A representative for MARD said no feed maker in Vietnam has a market share of 30%, the baseline under Vietnam’s competition legislation to determine if a company is considered to hold the dominant position in a sector.

Under the Vietnamese regulation, a group of businesses is considered to hold a dominant market position if they take concerted action to restrict competition, or are one of:

  • Two companies with total market share of 50% or higher in the relevant market
  • Three companies with total market share of 65% or more in the relevant market
  • Four companies with total market share of 75% or more on the relevant market.

A publication by StoxPlos, released in August 2016, concluded foreign and JV companies accounted for only 30% of the total number of feed manufacturers in Vietnam but up to 60% of overall market share. However, it noted a changing dynamic in 2015 in terms of the rise of local feed producers, with domestic firms like Masan​, Hung Vuong Corporation and Hoa Phat Group strengthening their presence in the sector.

The report concluded that feed prices in Vietnam were 20% higher than in other countries in Southeast Asia due to the high cost of inputs. Around 55% of the raw materials needed for feed production in Vietnam are imported from countries such as Argentina, US, Brazil, China, and Australia, it added.

However, StoxPlus saw that due to growing competition in the market and the decreasing price trend in imported raw materials, feed prices in 2015 were actually lower than two years earlier.

Expansion projects

Vietnam, though, continues to be a fertile market for international feed players.

Last week saw a subsidiary company of CJ Group, CJ Vina Agri, hold a ground-breaking ceremony for its US$19.4m feed plant build in the Binh Dinh province of Vietnam.

It will be the sixth animal feed plant in Vietnam for the CJ Group when the facility goes live in January next year.
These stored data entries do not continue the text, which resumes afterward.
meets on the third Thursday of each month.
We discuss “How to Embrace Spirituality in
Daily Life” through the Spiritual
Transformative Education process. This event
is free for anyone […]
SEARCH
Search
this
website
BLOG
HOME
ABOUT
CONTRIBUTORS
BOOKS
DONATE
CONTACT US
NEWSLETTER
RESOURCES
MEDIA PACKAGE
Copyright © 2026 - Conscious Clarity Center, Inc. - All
De Heus sees huge potential for the aquaculture sector in Vietnam and is due to open an aqua feed R&D center there, in collaboration with consultancy group, Fresh Studio, in the coming months.

That Dutch group opened its seventh feed plant in Vietnam in April 2016 - the facility supplies pig, poultry and cattle production and has annual capacity of 250,000 tons per year.  It is located 20km from its existing aqua feed plant in Vinh Long province.

Cargill is also in the process of completing a feed mill build in Binh Duong - that site is due to come on stream later this year, and will have annual capacity of 260,000 (MT).

The US group opened an $8.5m facility in the Nghe An province of Vietnam in May last year.  

The first quarter of 2016 also saw the completion of a new production line at a Cargill facility in Dong Thap aimed at increased production of specialty aqua feed, said the agri-giant.

Meanwhile, July 2016 saw Bunge Limited and Wilmar International Limited team up in a joint venture to develop the supply chain of soybean products in Vietnam.  

The deal links crushing facilities with oil refining and generates products for consumer businesses and feed milling, a Wilmar spokesperson told us. “It will connect upstream crushing capabilities to downstream oil refining and consumer products businesses as well as to feed milling, creating integrated operations that will be both a source and sales outlet for oil in Vietnam and that will enable increased participation in the domestic feed milling industry,”​ the spokesperson added.

The Vietnamese meal market is already the second largest meal market in Asia following China, and is expected to grow at the fastest rate in the region, driven by fundamental demographics and the overall development of its economy. “The USDA forecasts Vietnam meal consumption should rise 43% and oil 47% by 2025," ​said Susan Burns, a spokesperson for Bunge.